# Next Winter



## FISHERBOY (Aug 13, 2007)

For those of us who had a crappy season has anyone thought of how next season will be, i know we will be in a neutrual winter no LA nina/ or El nino, i also hav read during neutral winters the east coast see more, nor easters we can only hope payup


----------



## ABES (Jun 10, 2007)

our winter was preety bad and to be honest I will have a different part time job next winter. I just cant sit around all day and wait for it to snow anymore. I will still plow when I can next winter but it definately wont be my main source of income anymore.


----------



## grandview (Oct 9, 2005)

I'll just send out those seasonal contracts and wait for the checks each month.payup


----------



## LAB INC (Oct 19, 2006)

*I feel you !!!!!!*

Yea this really sucks I feel you on that the last two years hear in NJ have really not been good.

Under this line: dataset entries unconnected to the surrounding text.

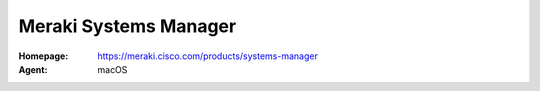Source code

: .. _product-meraki-sm:

Meraki Systems Manager
======================

:Homepage: https://meraki.cisco.com/products/systems-manager
:Agent: macOS
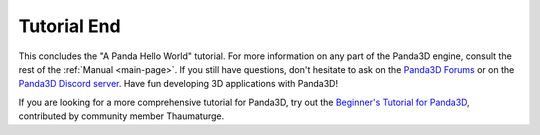 .. _tutorial-end:

Tutorial End
============

This concludes the "A Panda Hello World" tutorial. For more information on any
part of the Panda3D engine, consult the rest of the :ref:`Manual <main-page>`.
If you still have questions, don't hesitate to ask on the
`Panda3D Forums <https://discourse.panda3d.org/>`__ or on the
`Panda3D Discord server <https://discord.com/invite/UyepRMm>`__.
Have fun developing 3D applications with Panda3D!

If you are looking for a more comprehensive tutorial for Panda3D, try out the
`Beginner's Tutorial for Panda3D <https://arsthaumaturgis.github.io/Panda3DTutorial.io/>`__,
contributed by community member Thaumaturge.
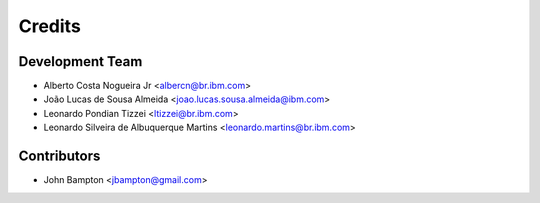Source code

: =======
Credits
=======

Development Team
----------------
* Alberto Costa Nogueira Jr <albercn@br.ibm.com>
* João Lucas de Sousa Almeida <joao.lucas.sousa.almeida@ibm.com>
* Leonardo Pondian Tizzei <ltizzei@br.ibm.com>
* Leonardo Silveira de Albuquerque Martins <leonardo.martins@br.ibm.com>

Contributors
------------
* John Bampton <jbampton@gmail.com>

I am sick of it next year I'm going to find something elese to keep me bizzy over the winter I will still plow but its not going to be my main source of income. To be honest I am sick of wateing for the snow and have it not come or have the weather man tell us a bunch of BS!!!! I also am sick of puting out money for new trucks I got a 2008 Ford f350 this year the dame thing was over 55,000 with with the plow and last year I got two new trucks and did not even really use them. I am sick of this I am not putting any more money into this snowplowing Bull SH*it to we get a good winter!!! We can only hope that we will get snow next year this winter blows !!!!!!!!!!!!!!!!!!!!!!!!!!!!!!!!!!!


----------



## cornbinder (Oct 16, 2005)

i've already learned not to rely on the snow for a main source of income to rely on. i do other stuff to make ?? the snow is an added bonus. nice bonus in march with 17 inches of snow in 1 event. i've already purchased another plow truck for next year and had a large truck stop call and inquire about me putting in a bid for next year. i'll spend all my rainy days this summer getting my snow plow trucks ready for next year. later, pete


----------



## deadogwalkin (Feb 7, 2008)

You are a smart man cornbiner snow is difficult to rely on for steady income.


----------



## iceyman (Mar 1, 2007)

any biz that relies on the weather makes u sweat a lil bit.....:crying:


----------



## LawnProLandscapes (Nov 15, 2007)

last winter wasnt the greatest for central ny but we had a couple decent storms. i need to move up onto tug hill then ill get to plow. payup


----------